Arab Saudi pertama kali melakukan intervensi di Yaman pada tahun 2015, memimpin koalisi longgar negara-negara Sunni termasuk UEA melawan Houthi, yang telah merebut ibu kota pada tahun sebelumnya.
Riyadh dan Abu Dhabi sama-sama mendukung pemerintah Yaman yang diakui secara internasional, serta faksi-faksi yang terpecah mengenai apakah negara mereka harus terpecah menjadi negara bagian utara dan selatan yang ada sebelum penyatuan tahun 1990.
Setelah bertahun-tahun pertempuran yang memicu salah satu krisis kemanusiaan terburuk di dunia, gencatan senjata tahun 2022 telah bertahan, meskipun terjadi eskalasi regional yang terkait dengan perang Israel-Gaza yang menyebabkan Houthi menembaki kapal-kapal di Laut Merah.
Pada bulan Desember, kelompok separatis yang didukung Uni Emirat Arab melancarkan serangan mendadak terhadap pasukan yang didukung Arab Saudi—sebuah demonstrasi publik yang jarang terjadi mengenai meningkatnya persaingan antara dua kekuatan Sunni tersebut.
Sebagai tanggapan, Riyadh membom pengiriman militer Uni Emirat Arab di Yaman, memerintahkan pasukan Uni Emirat Arab untuk meninggalkan negara itu, dan mendukung serangan balasan terhadap Dewan Transisi Selatan (STC) yang didukung Uni Emirat Arab.
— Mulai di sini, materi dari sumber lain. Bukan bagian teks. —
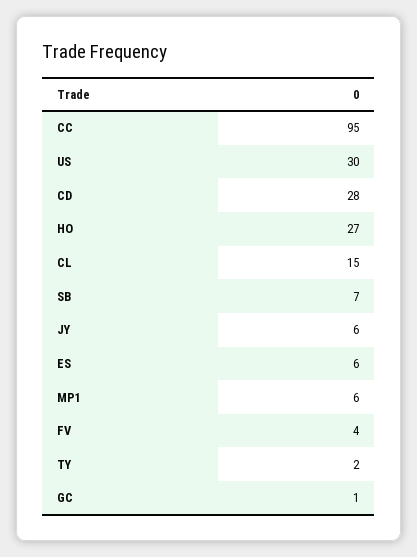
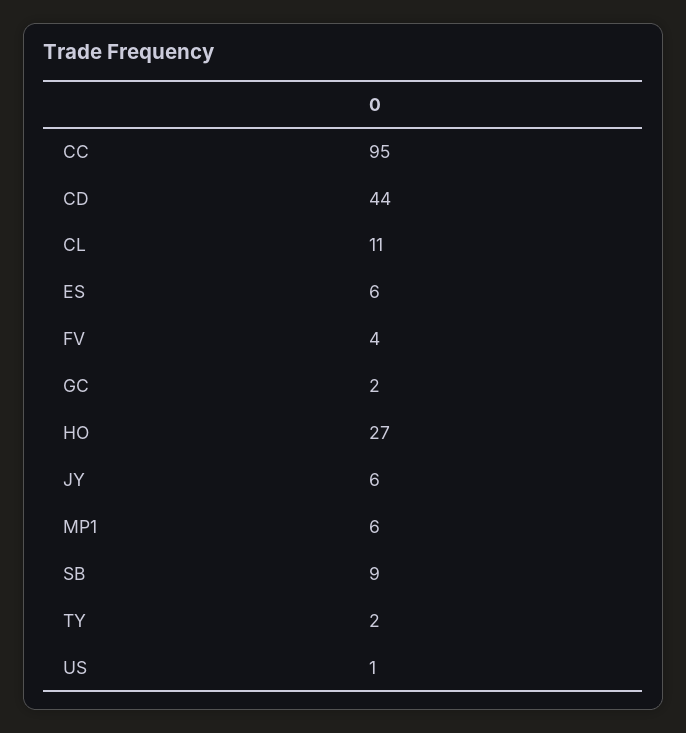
  {
    "CC": 95,
-   "US": 30,
+   "US": 1,
-   "CD": 28,
+   "CD": 44,
    "HO": 27,
-   "CL": 15,
+   "CL": 11,
-   "SB": 7,
+   "SB": 9,
    "JY": 6,
    "ES": 6,
    "MP1": 6,
    "FV": 4,
    "TY": 2,
-   "GC": 1
+   "GC": 2
  }

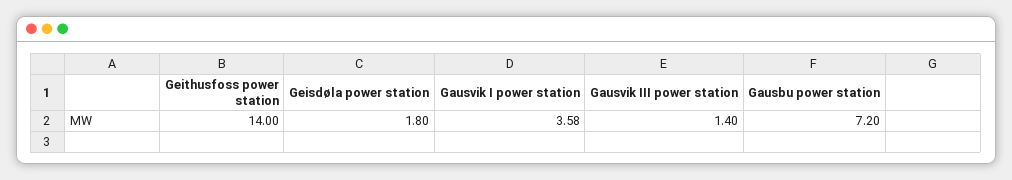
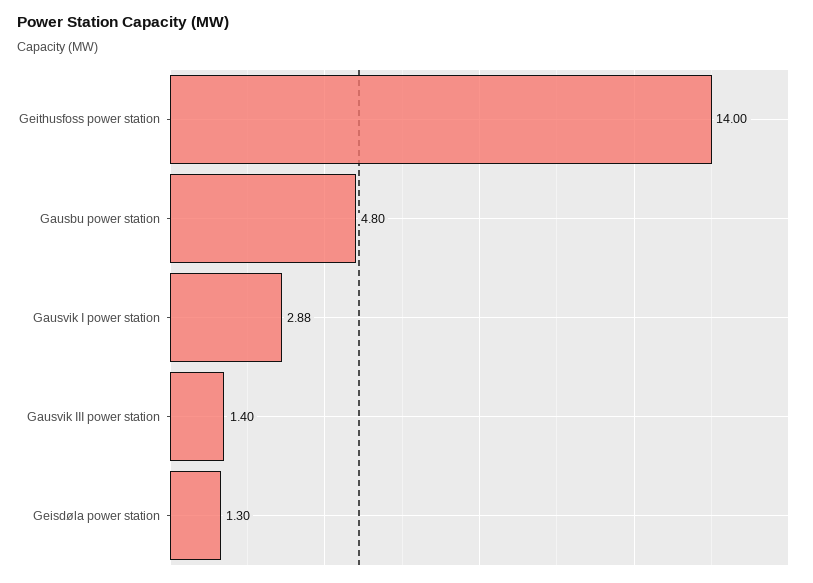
  {
    "Geithusfoss power station": 14,
-   "Geisdøla power station": 1.8,
+   "Geisdøla power station": 1.3,
-   "Gausvik I power station": 3.58,
+   "Gausvik I power station": 2.88,
    "Gausvik III power station": 1.4,
-   "Gausbu power station": 7.2
+   "Gausbu power station": 4.8
  }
Riyadh kemudian beralih ke pendekatan persuasif, mengundang tokoh-tokoh STC ke Riyadh untuk berunding pada awal Januari. Awalnya, petugas Arab Saudi menyita telepon mereka dan menginterogasi mereka selama dua hari tentang serangan tersebut, menurut tiga orang yang mengetahui peristiwa tersebut.
Namun dalam beberapa minggu sejak itu, Riyadh memindahkan para separatis ke hotel-hotel bintang lima di Arab Saudi, membayar biaya mereka dan menawarkan untuk menerbangkan beberapa keluarga mereka, kata ketiga orang tersebut.
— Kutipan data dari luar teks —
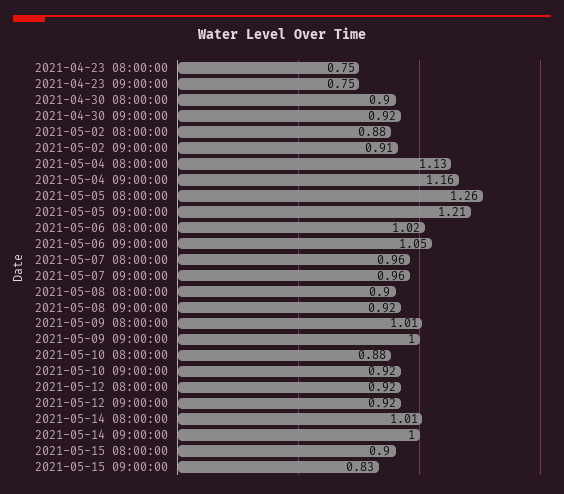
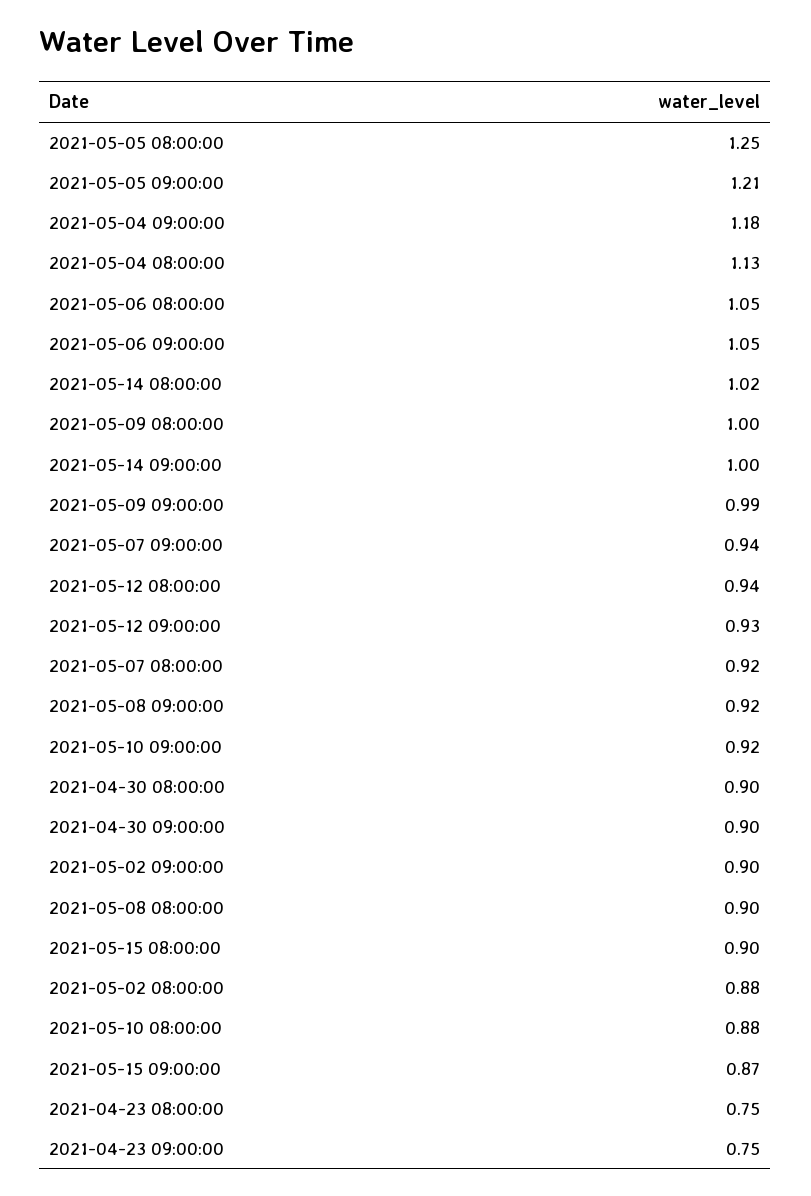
  {
    "2021-04-23 08:00:00": 0.75,
    "2021-04-23 09:00:00": 0.75,
    "2021-04-30 08:00:00": 0.9,
-   "2021-04-30 09:00:00": 0.92,
+   "2021-04-30 09:00:00": 0.9,
    "2021-05-02 08:00:00": 0.88,
-   "2021-05-02 09:00:00": 0.91,
+   "2021-05-02 09:00:00": 0.9,
    "2021-05-04 08:00:00": 1.13,
-   "2021-05-04 09:00:00": 1.16,
+   "2021-05-04 09:00:00": 1.18,
-   "2021-05-05 08:00:00": 1.26,
+   "2021-05-05 08:00:00": 1.25,
    "2021-05-05 09:00:00": 1.21,
-   "2021-05-06 08:00:00": 1.02,
+   "2021-05-06 08:00:00": 1.05,
    "2021-05-06 09:00:00": 1.05,
-   "2021-05-07 08:00:00": 0.96,
+   "2021-05-07 08:00:00": 0.92,
-   "2021-05-07 09:00:00": 0.96,
+   "2021-05-07 09:00:00": 0.94,
    "2021-05-08 08:00:00": 0.9,
    "2021-05-08 09:00:00": 0.92,
-   "2021-05-09 08:00:00": 1.01,
+   "2021-05-09 08:00:00": 1,
-   "2021-05-09 09:00:00": 1,
+   "2021-05-09 09:00:00": 0.99,
    "2021-05-10 08:00:00": 0.88,
    "2021-05-10 09:00:00": 0.92,
-   "2021-05-12 08:00:00": 0.92,
+   "2021-05-12 08:00:00": 0.94,
-   "2021-05-12 09:00:00": 0.92,
+   "2021-05-12 09:00:00": 0.93,
-   "2021-05-14 08:00:00": 1.01,
+   "2021-05-14 08:00:00": 1.02,
    "2021-05-14 09:00:00": 1,
    "2021-05-15 08:00:00": 0.9,
-   "2021-05-15 09:00:00": 0.83
+   "2021-05-15 09:00:00": 0.87
  }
"Senang berada di pihak yang menang, meskipun Anda adalah pihak yang kalah," kata seorang pejabat separatis kepada Reuters.
Pemerintah Arab Saudi tidak menjawab pertanyaan Reuters tentang keterangan sumber-sumber tersebut mengenai peristiwa ini.
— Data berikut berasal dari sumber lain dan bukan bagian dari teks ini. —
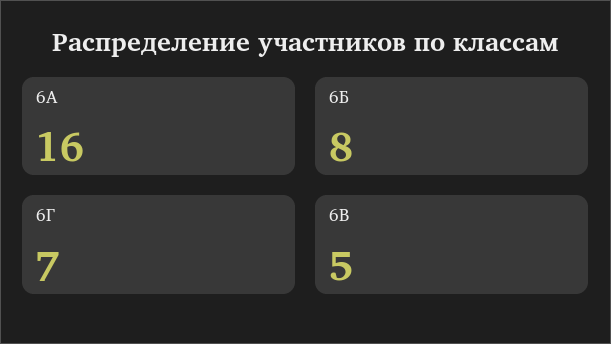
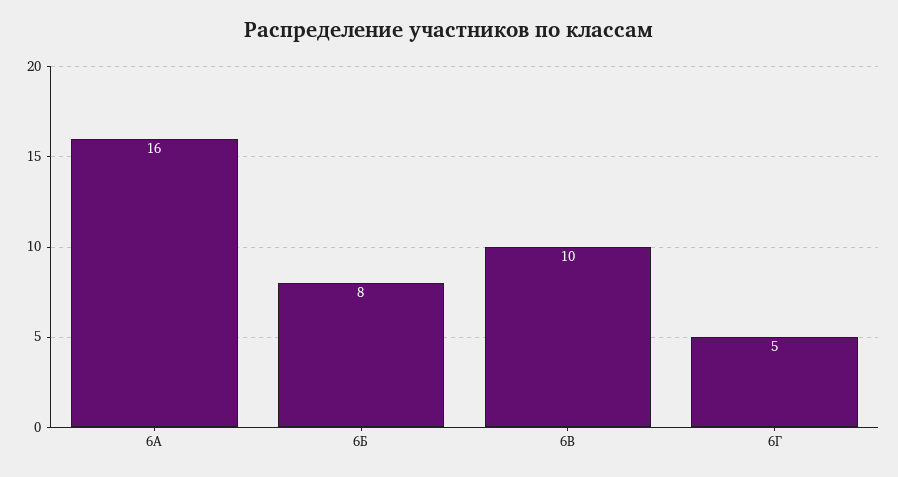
  {
    "6А": 16,
    "6Б": 8,
-   "6Г": 7,
+   "6Г": 5,
-   "6В": 5
+   "6В": 10
  }

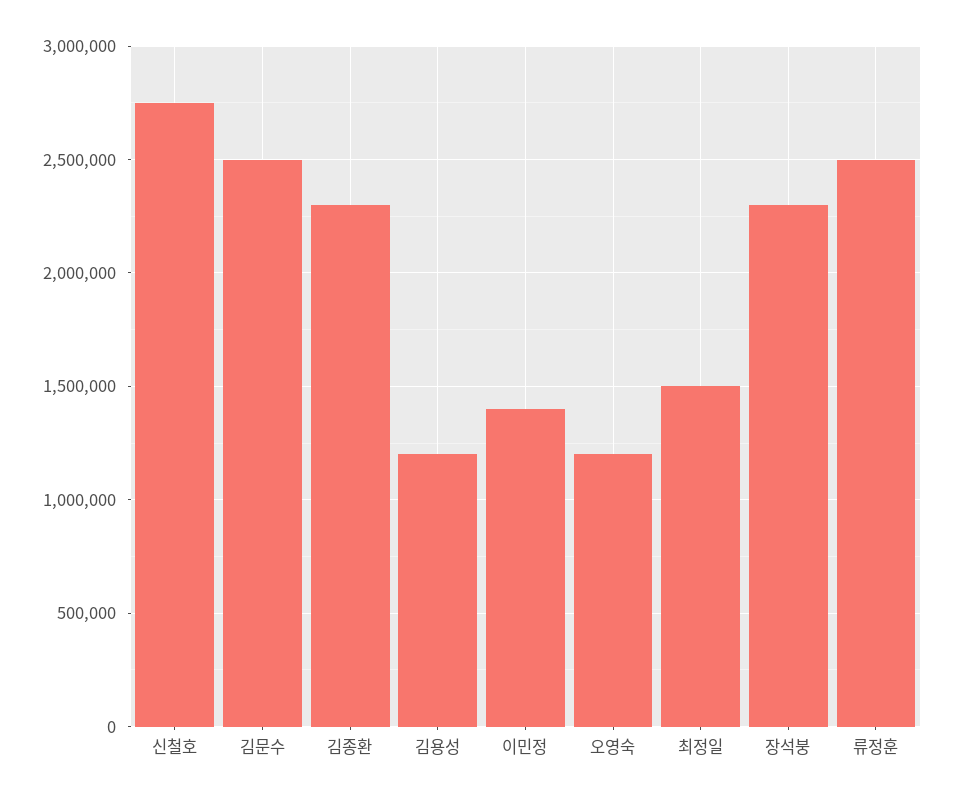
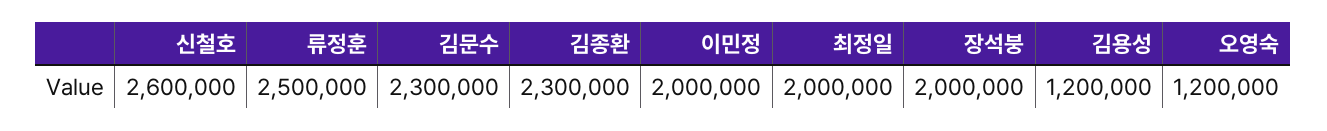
  {
-   "신철호": 2750000,
+   "신철호": 2600000,
-   "김문수": 2500000,
+   "김문수": 2300000,
    "김종환": 2300000,
    "김용성": 1200000,
-   "이민정": 1400000,
+   "이민정": 2000000,
    "오영숙": 1200000,
-   "최정일": 1500000,
+   "최정일": 2000000,
-   "장석붕": 2300000,
+   "장석붕": 2000000,
    "류정훈": 2500000
  }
Kerajaan Arab Saudi telah membayar para milisi yang bersekutu dengan Riyadh. Baru-baru ini, mereka mulai mendanai ratusan ribu pekerja negara dan puluhan ribu pejuang STC, orang-orang yang sama yang menyerang pasukan yang didukung Arab Saudi pada bulan Desember dan dibayar oleh Abu Dhabi, menurut enam pejabat tersebut.
Total tagihan Saudi untuk gaji, proyek pembangunan lainnya, dan dukungan energi untuk Yaman dapat melebihi USD4 miliar tahun ini saja.
"Sekarang hanya ada satu kapten untuk kapal ini, bukan beberapa. Itu seharusnya berarti kemungkinan kapal ini tenggelam lebih kecil," kata salah satu pejabat Barat, yang mengetahui perkembangan tersebut.
Pejabat itu mengatakan Riyadh sekarang "membeli loyalitas dan stabilitas, tetapi semua orang bertanya-tanya apakah mereka akan mempertahankannya."
Insentif dan Ancaman Politik
Kerajaan Arab Saudi ingin menyatukan faksi-faksi yang terpecah di Yaman selatan menjadi satu struktur militer yang dipimpin Saudi untuk mencegah perpecahan negara. Hal itu juga akan berfungsi untuk membangun tekanan pada Houthi, kata keenam pejabat tersebut.
"Arab Saudi berupaya menciptakan tatanan internal yang lebih baik dalam koalisi anti-Houthi—tatanan yang memungkinkan Kerajaan untuk menampilkan front yang lebih kuat dalam negosiasi dengan Houthi. Inilah mengapa taruhannya sangat tinggi," imbuh Farouk.
Untuk mendorong dukungan, Arab Saudi telah mengatakan kepada para separatis bahwa mereka dapat memiliki negara sendiri selama warga Yaman lainnya setuju—kemungkinan melalui referendum—dan mereka menyelesaikan masalah Houthi terlebih dahulu, kata dua pejabat Yaman dan satu pejabat Barat.